The surprise wedding … I re-read it about a year or so ago and it seemed to me well set up that yeah, it was in some degree a marriage of convenience driven by the fact that both Dad and the new Mrs. wanted the get the hell off earth. It never jarred me that they sprung it on our boy the way they did – parents often announce life-threatening decisions in cavalier fashion – “We’re moving to Calgary!”
Re: surplus energy/terraforming Gany. when we could just do it here on Earth. Seems a valid point, but then he wouldn’t have the atmosphere/pressure subplot and Peggy’s braery etc., Bud’s acceptanc of her as family and a lot of other stuff. Heinlein was just canny enough to have maybe seen this point and just plowed ahead anyway – this is the story he aimed to tell and not one about desalinizing the mediterrranean. First and foremost, at least until near the end, Heinlein was a storyteller and I’d say the bulk of his decisions were made for storytelling purposes. As he said many times, he wasn’t keen on goin gback to real work at his age.
Aside: How much of Heinlein is about pioneering? I’d say more than any other –
and Pa.Dutch/German – whatever, the larger point is still as stated. 1947, identifiably German characters, good guys.
Michael @14:
“… I thought the implication of the hasty marriage was that it was to some extent a marriage of convenience in order for the merged family to be eligible for emigration to Ganymede.”

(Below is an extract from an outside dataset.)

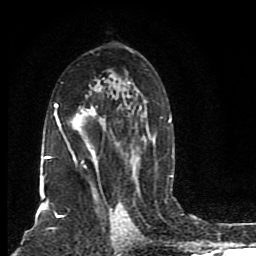
Breast MRI (dynamic contrast-enhanced), one axial slice. Slice 51 of 80 in the series (ordered by position). Cropped to one breast. Dynamic contrast-enhanced series, time point 2 of 8 at this slice position (early post-contrast). 1.5 T. TE 4.2 ms, TR 7 ms. 2 mm slice thickness. 256 × 256 image matrix. Female patient.
Annotated regions visible in this slice (semi-automatic segmentation, software-assisted and operator-edited):
- enhancing-tissue mask used for the functional tumour volume (all voxels passing the contrast-enhancement thresholds inside the analysis volume; usually the tumour): bounding box [x1, y1, x2, y2] px = [41, 81, 173, 199]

Actually, no. That’s what Bill thought, too. His father was quite clear:
“Molly and I are not getting married in order to emigrate. We are emigrating because we are getting married. You may be too young to understand it, but I love Molly and Molly loves me. If I wanted to stay here, she’d stay. Since I want to go, she wants to go. She’s wise enough to understand that I need to make a complete break with my old background.”
After reading v 1 of Patterson’s Heinlein biography, I see many of the interpersonal relationships in the books colored by Heinlein’s divorce of Leslyn. The bio has a real way of opening up the fiction to different and previously unconsidered views.
@@@@@36. NancyLebovitz
I’ve commented on this in the comments to Jo’s Rolling Stones review – Just to reiterate: I don’t think you can call Roger’s decision “wrong-headed”. His keeping the twins out of the search is exactly what led to Hazel and Buster being rescued! Direct cause and effect. He sat them out of the drudgery of a grid search, and gave them time to think. They thought, and they solved the problem of where the missing people must have disappeared to. Far from wrong-headed, Roger’s decision looks prescient.
And if you say, well he could not have foreseen that: well, maybe not in so many steps, but he may have had a hunch. If he had a hunch, the fact that it turned out right immunizes Roger from having that decision criticized. And even without a hunch, it is foreseeable that the twins might go off on a wild rescue plan of their own. If they have a grid, then that would jeopardize the search; if they don’t have a grid, no harm done. Again Roger is immunized.
Lay off Roger Stone! :-)
I just finished reading Farmer in the Sky and enjoyed it and Jo Walton’s review (as always). As much as I liked the novel, I was put off a bit by the passages at the end about separating the men from the boys–the resourceful space pioneers vs. the passive stay-at-homes on earth. (There was a similar attitude expressed in Heinlein’s story “It’s Great to be Back.”) But it didn’t seriously mar the book for me–I liked it a lot on the whole.